9 schooljaren geleden stond ik er voor het eerst terug. Voor een klas. Als leerkracht op een middelbare school. Op 1 september.
De komst van mijn 1e kind had me even daarvoor doen beseffen dat ik daar op professioneel vlak altijd al het gelukkigst was geweest.

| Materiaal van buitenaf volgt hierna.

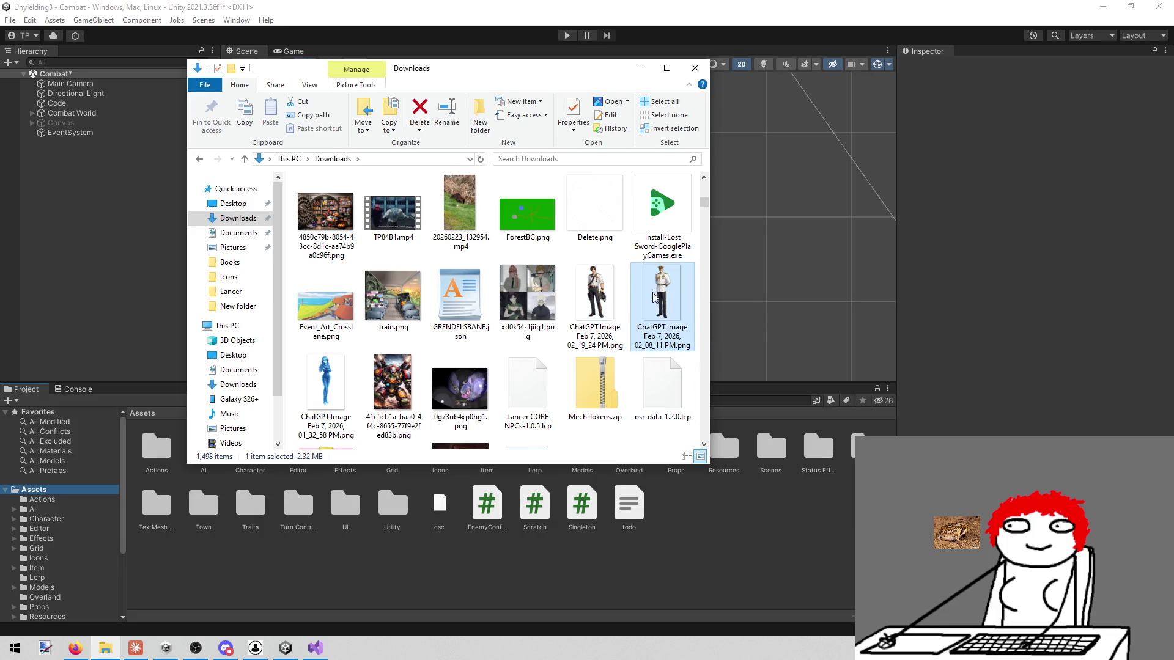
{"action": "left_click_drag", "start_coordinate": [706, 537], "coordinate": [706, 537]}
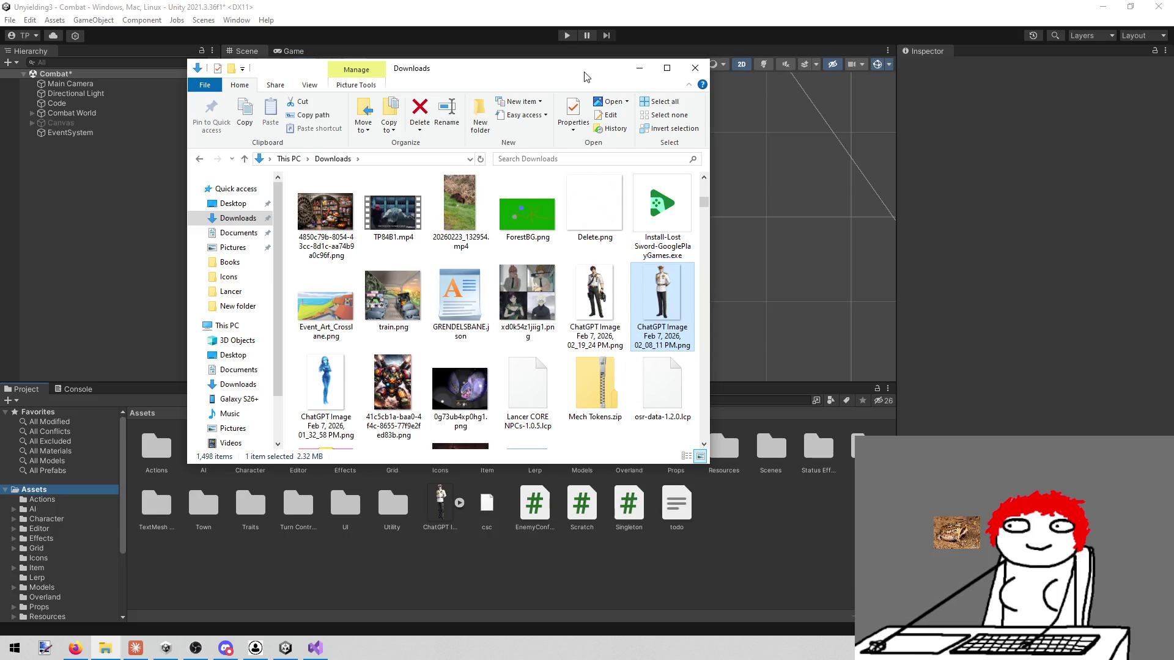
{"action": "left_click", "coordinate": [5, 157]}
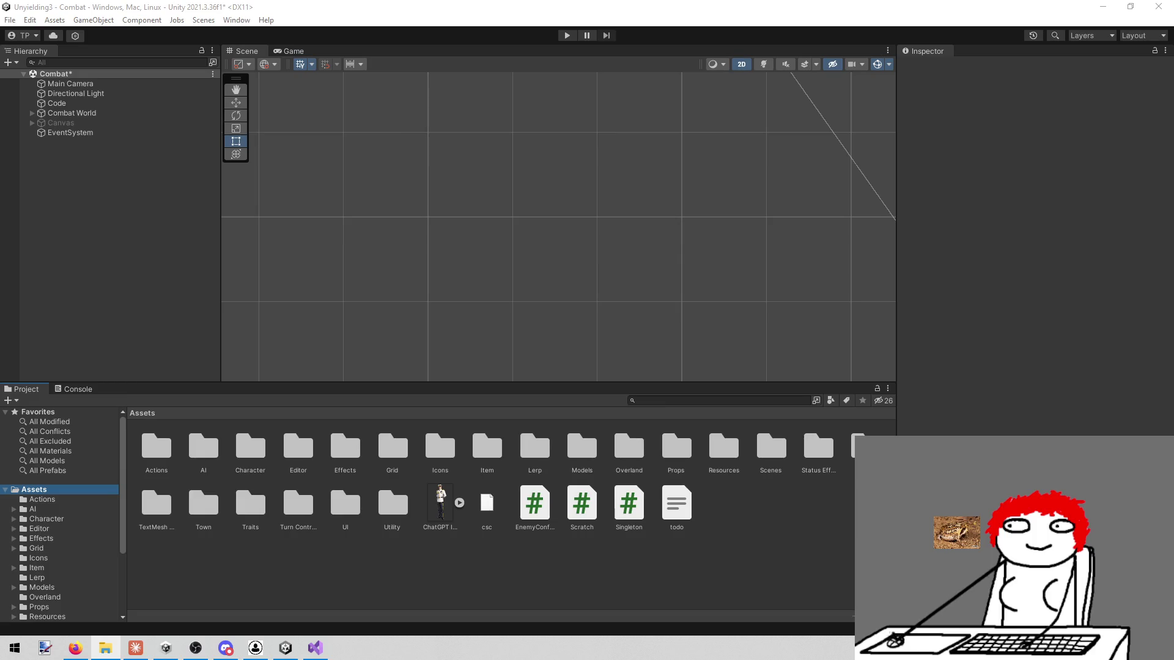
{"action": "left_click", "coordinate": [436, 487]}
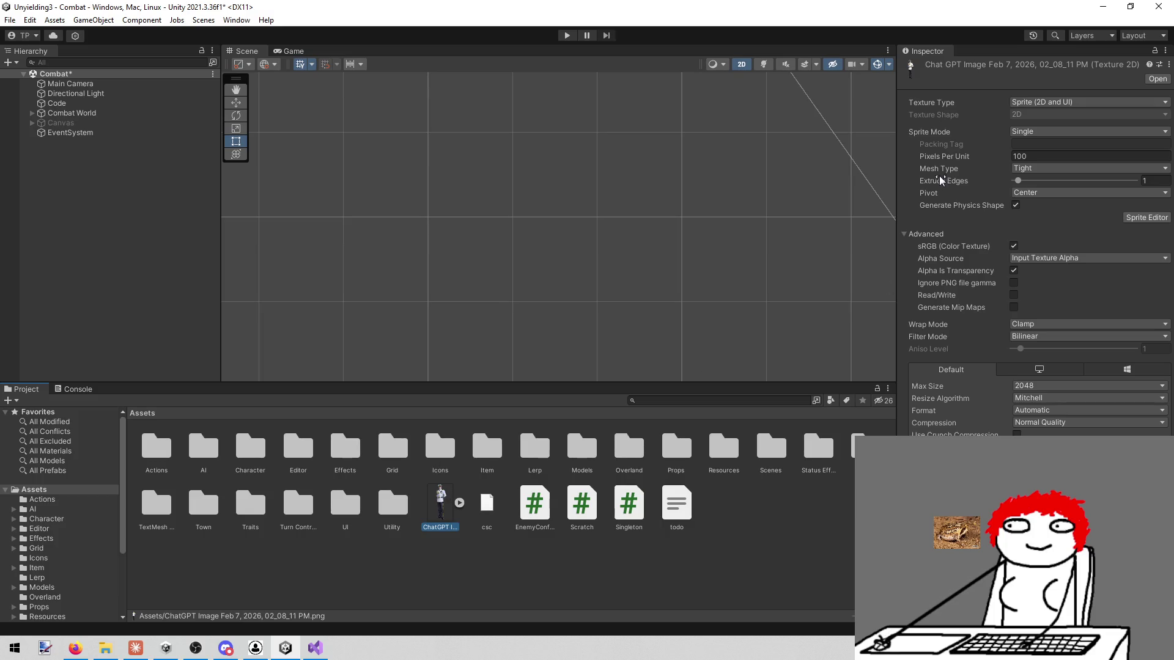
{"action": "left_click", "coordinate": [426, 546]}
{"action": "left_click", "coordinate": [441, 506]}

Het verhaal was uiteraard iets gecompliceerder dan dat, maar in essentie komt het erop neer dat ik uit het onderwijs stapte omdat een opeenvolging van korte interims en de niet altijd even correcte afhandeling daarvan (lees: examens maken voor een ander terwijl mijn contract al afgelopen was, opdrachten die liepen tot de voorlaatste dag voor een schoolvakantie, vakken geven waarvoor ik niet was opgeleid … ) de rek er wat hadden uitgehaald.
Ik vond een job buiten het onderwijs, leek daar aanvankelijk mijn draai te vinden, maar kwam na een dik jaar tot de conclusie dat mijn hart op school gebleven was. De iets moeizamere vervulling van een kinderwens zorgde ervoor dat het veel te lang duurde vooraleer ik dat doorhad.
De rest is geschiedenis.

Er volgden nog 4 kinderen. In 3 jaar tijd. (We wisten ondertussen hoe het moest. )
Ik bleef werken. Ik bracht een prematuur geboren tweeling waarvan de kleinste na krap 4 maanden net 4 kilo woog naar de crèche om te kunnen gaan werken. Na de komst van ons kleinste sprotje, 20 maanden later, nam ik wel ouderschapsverlof. 7 maanden lang. Om de schade in te halen. Wellicht.